Eşiniz size destek oldu mu?
Evet, destek oldu bana. Eşim hem bana yardım etti hem öğretmenliğe devam etti. Bizim sattıklarımızı köylüler yemiyor tabi, sosyete derdik gelenlere. Böylece sosyete pazarı oldu buranın adı. Şimdi genişledi, önceki gibi değil. Yerli halk için büyük istihdam ve ekonomi doğdu. Gurur duyuyoruz şimdi bu işlerden.

İnsanlar neden geliyor buraya?
Huzur için geliyor insanlar. Şehirde bulamadıkları doğal köy ürünlerini yemeye geliyorlar. Satılan sebzeler doğal. İnsanlar bu doğallığa geliyor. Kışın odun sobalarımız var, insanlar kestanesini pişiriyor. Müşterilerimizin desteği çok oldu, bizi çok teşvik ettiler. Bizim reklamımızı müşterilerimiz yaptı. Buranın kadınları geliştirdi bunu sonra başka şehirlerde de bu sektör gelişti.

Köylülerin size karşı olan tavırları bu gelişmeler sonrasında değişti mi?
Bana önceleri bu işe girme diyen insanlar sonradan kendileri de burada işyeri açtı. Bana hak verdiler. Babam başta üzülüyordu benim için yoruluyorum diye ama şimdi benimle gurur duyuyor.

Eşinizin size olan yaklaşımında bir değişim oldu mu?
Bilmem, pek hissetmedim ama olmuştur. Para kazanıyoruz; istediğimiz şekilde harcıyoruz. Para eşimde toplanıyor ama ben istediğimi alırım. Belli bir zaman sonra para düşünmüyorsunuz zaten. Burayı ben yönetiyorum. Eşimin durduğu bir yer daha var, ikimiz bir arada anlaşamıyoruz bazen. Oğlumun durduğu bir yerimiz daha var. O oğlum ticareti seçti, diğeri okudu. Şimdi kızıma okumasını söylüyorum.

Siz okusaydınız ne olmak isterdiniz?
Hiç düşünmedim bunu. Olmayacağı için hayalini kurmadım. Şimdiki halimden mutluyum. Fazla bir şeyde gözüm yok.

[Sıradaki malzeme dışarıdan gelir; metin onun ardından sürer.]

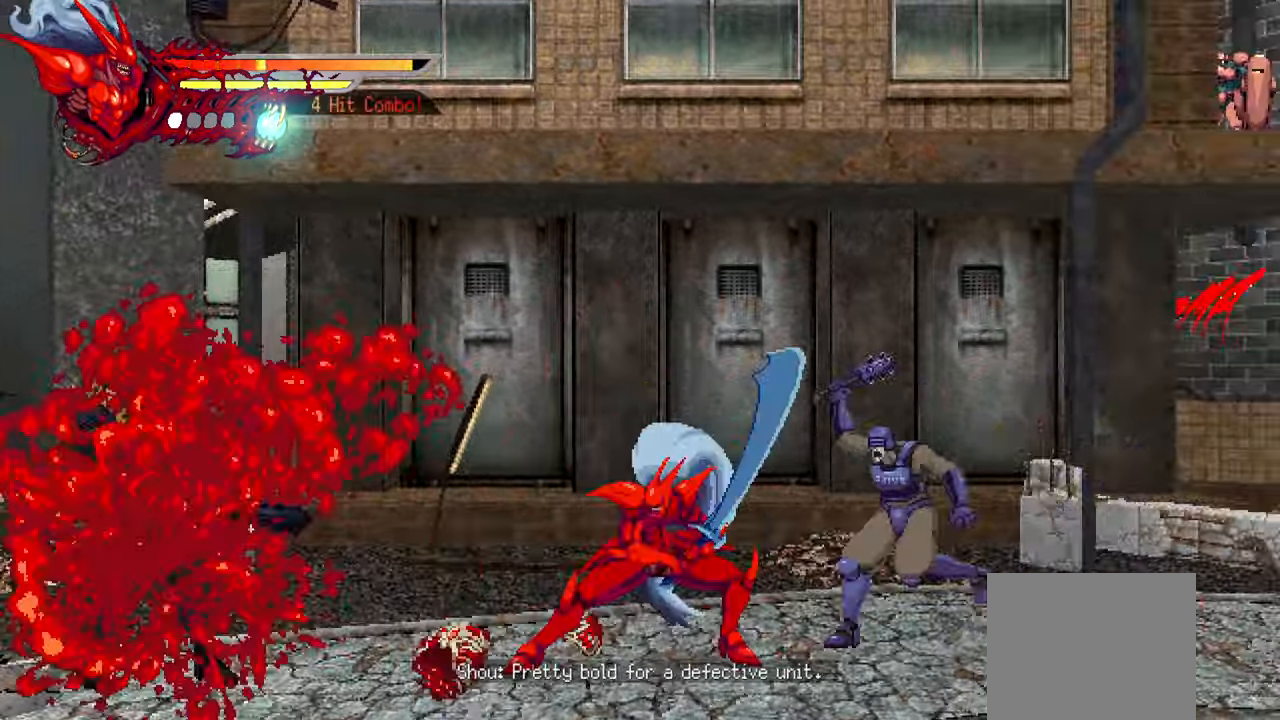
{"buttons": [], "left_stick": "center", "right_stick": "center", "events": [[33, "TRIANGLE", "down"], [100, "TRIANGLE", "up"], [233, "L1", "down"], [400, "L1", "up"], [433, "DPAD_LEFT", "up"]]}
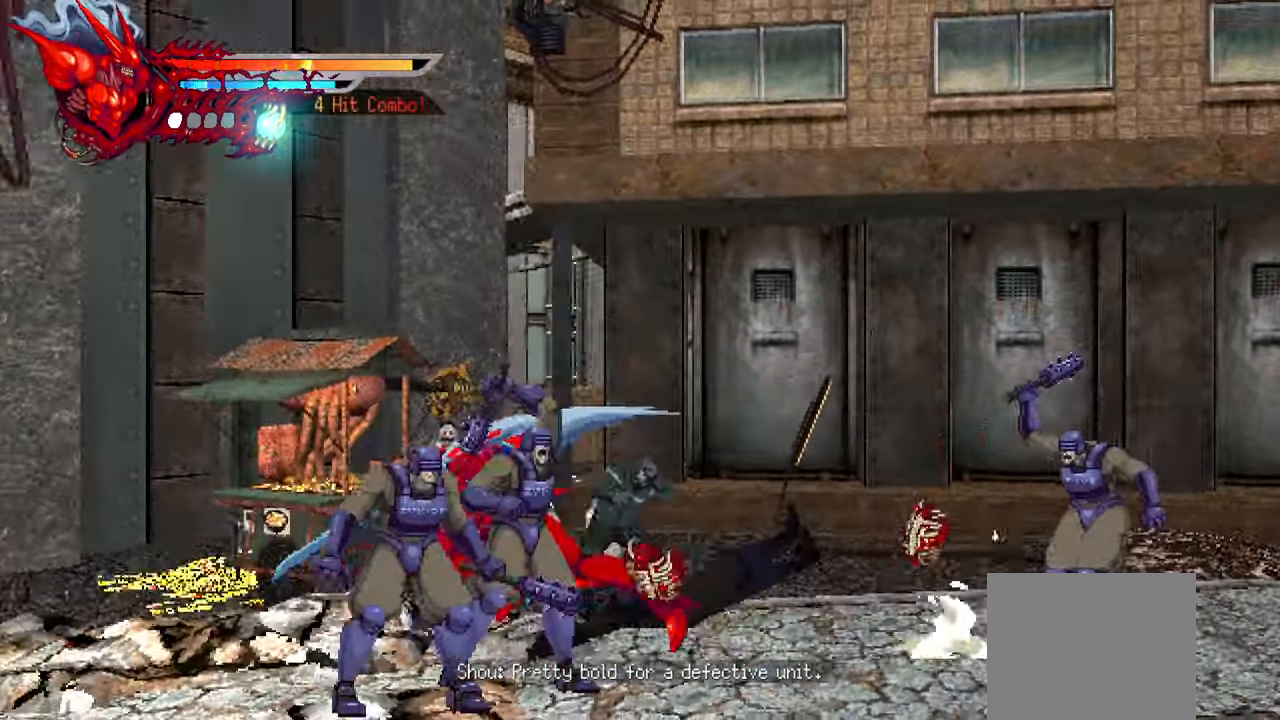
{"buttons": ["DPAD_RIGHT"], "left_stick": "center", "right_stick": "center", "events": [[33, "DPAD_RIGHT", "down"], [133, "SQUARE", "down"], [216, "SQUARE", "up"], [350, "L1", "down"], [500, "L1", "up"]]}
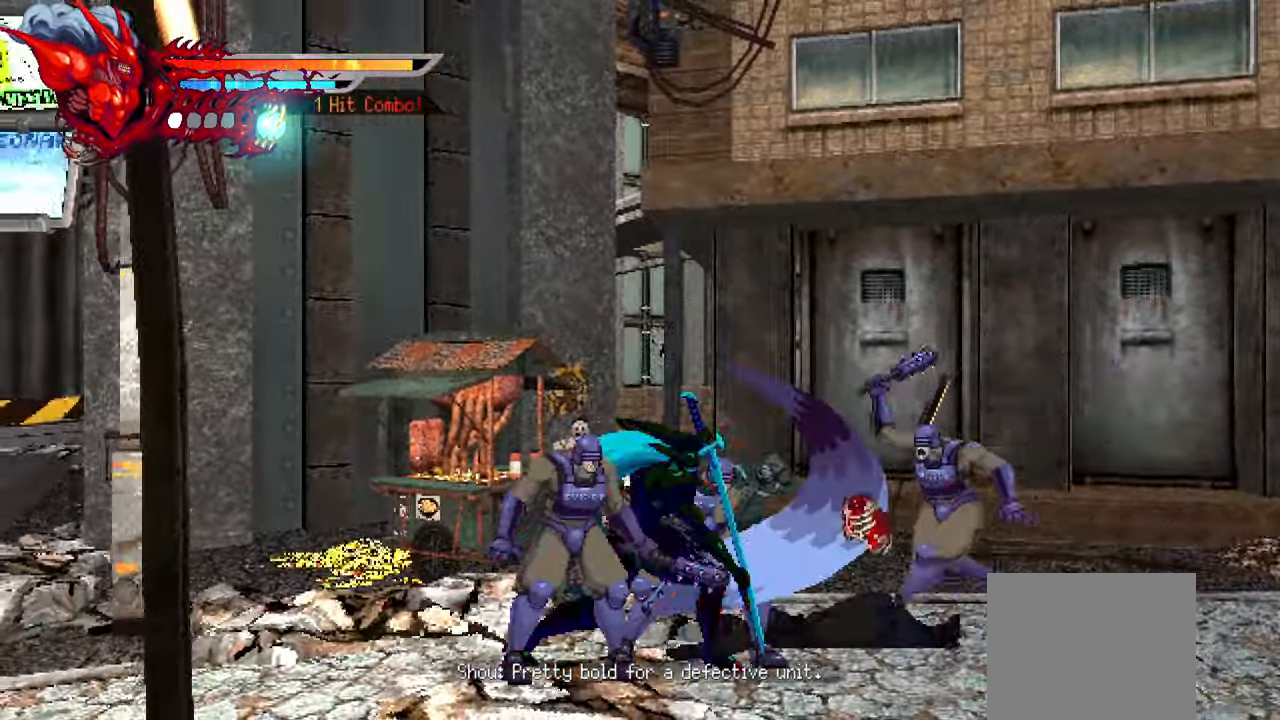
{"buttons": ["DPAD_RIGHT"], "left_stick": "center", "right_stick": "center", "events": [[116, "TRIANGLE", "down"], [233, "TRIANGLE", "up"], [266, "TRIANGLE", "down"], [350, "TRIANGLE", "up"], [383, "TRIANGLE", "down"], [483, "TRIANGLE", "up"]]}
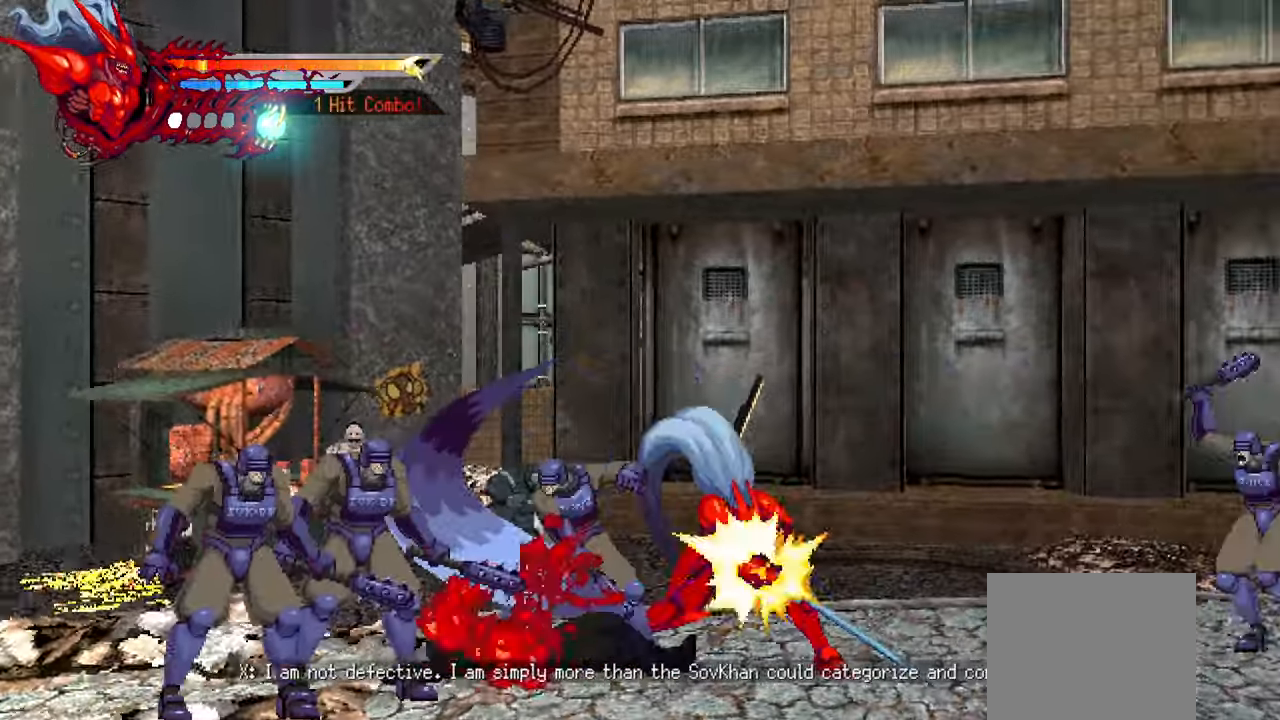
{"buttons": ["DPAD_LEFT"], "left_stick": "center", "right_stick": "center", "events": [[16, "DPAD_RIGHT", "up"], [116, "DPAD_LEFT", "down"], [250, "L1", "down"], [416, "L1", "up"]]}
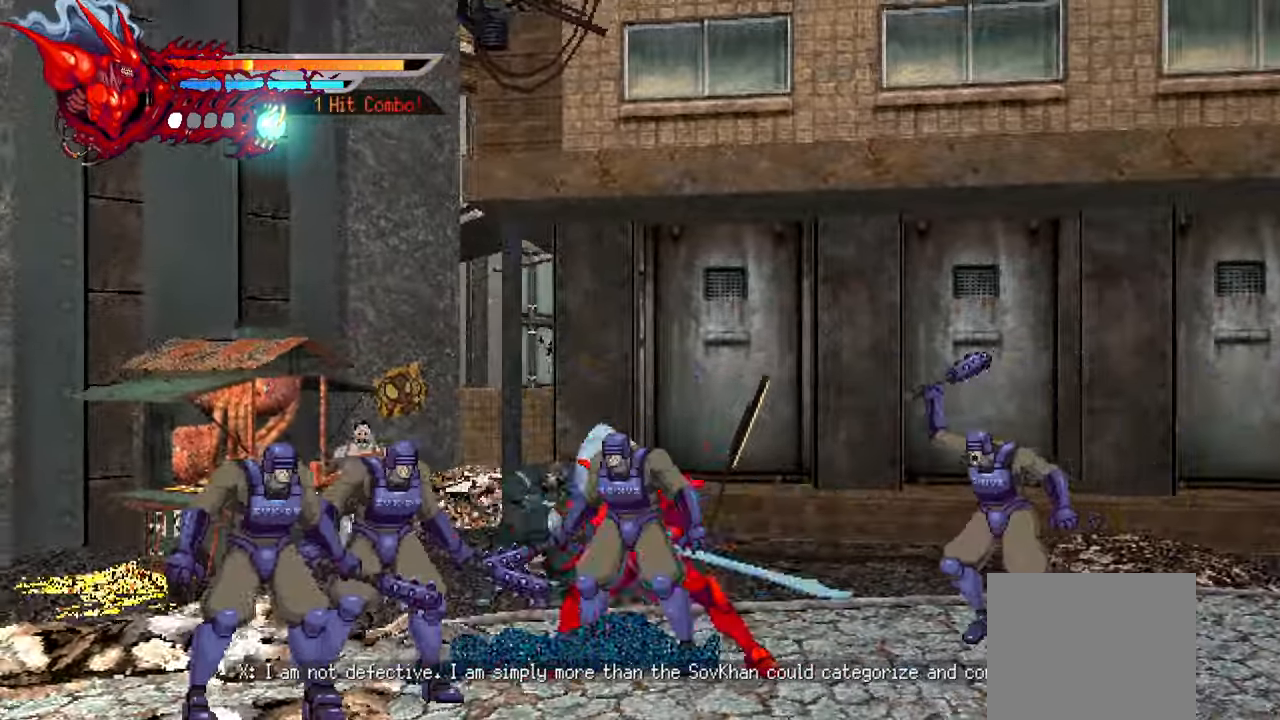
{"buttons": ["DPAD_LEFT"], "left_stick": "center", "right_stick": "center", "events": [[216, "SQUARE", "down"], [300, "SQUARE", "up"], [383, "SQUARE", "down"], [416, "SQUARE", "up"]]}
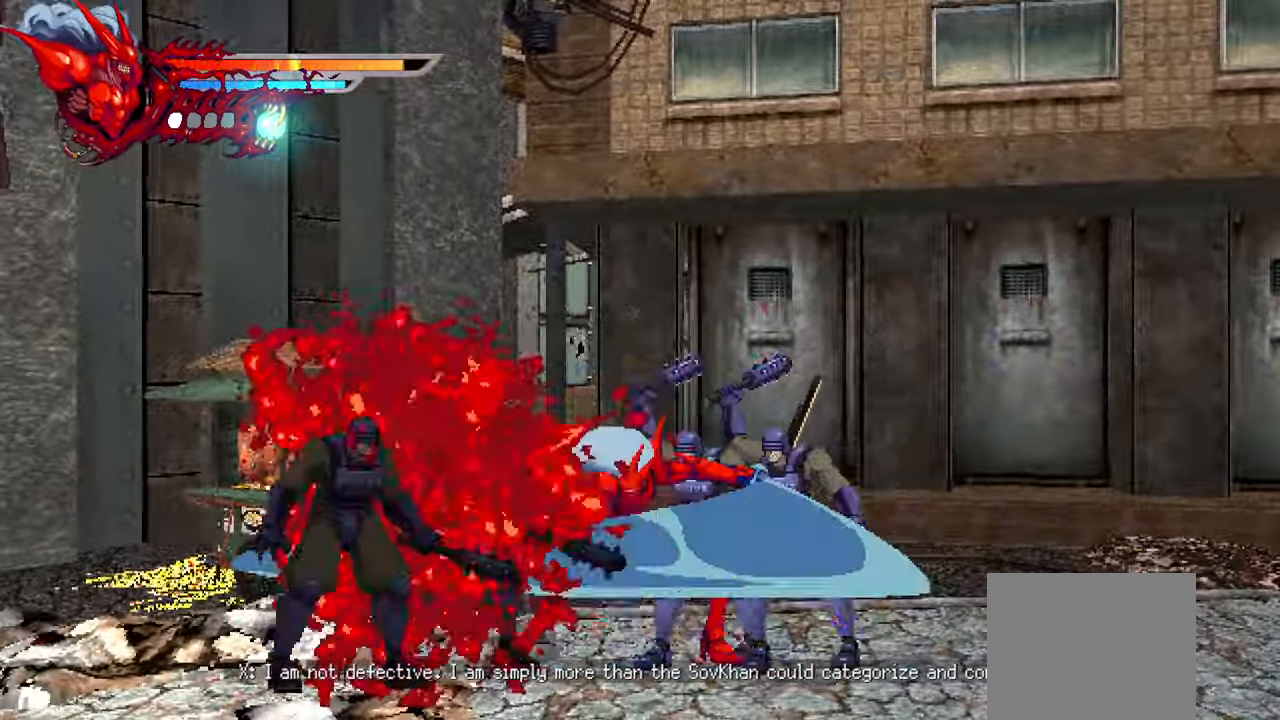
{"buttons": ["DPAD_RIGHT"], "left_stick": "center", "right_stick": "center", "events": [[83, "L1", "down"], [266, "L1", "up"], [316, "DPAD_LEFT", "up"], [433, "DPAD_RIGHT", "down"]]}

Başka projeleriniz var mı?
Var evet. Daha güzel bir yer kiralayıp oyun parkı yapmayı düşünüyorum. Bazen yorulunca çocuklara burayı bırakacağım diyorum ama ben bırakamam. İnsanları bırakamam. Şimdi bazen diyorum iyi bir eş miyim? İyi bir işletmeci miyim? İyi bir anne miyim? Ama hiçbirisi değil. Çünkü bu işlerin içinde hepsini eksiksiz şekilde yapmak mümkün değil.

Antalya’daki kadınlarla diğer şehirlerdeki kadınlar arasında sizce nasıl farklar var?
Antalya’daki kadınlar biraz daha rahat. Gezme açısından, modernlik açısından bu işletmeler açılıp buralar gelişince kadınlara da rahatlık oldu. Bu gelişmeler olmasaydı buradaki kadınların Konya’daki kadınlardan farkı olmazdı. Şimdi burada herkes çalışıyor, kadınların ekonomik gücü var ve eskisine göre daha güçlüler. Tembel değil kadınlar, fırsat verilse çalışırlar ama fırsat verilmiyor.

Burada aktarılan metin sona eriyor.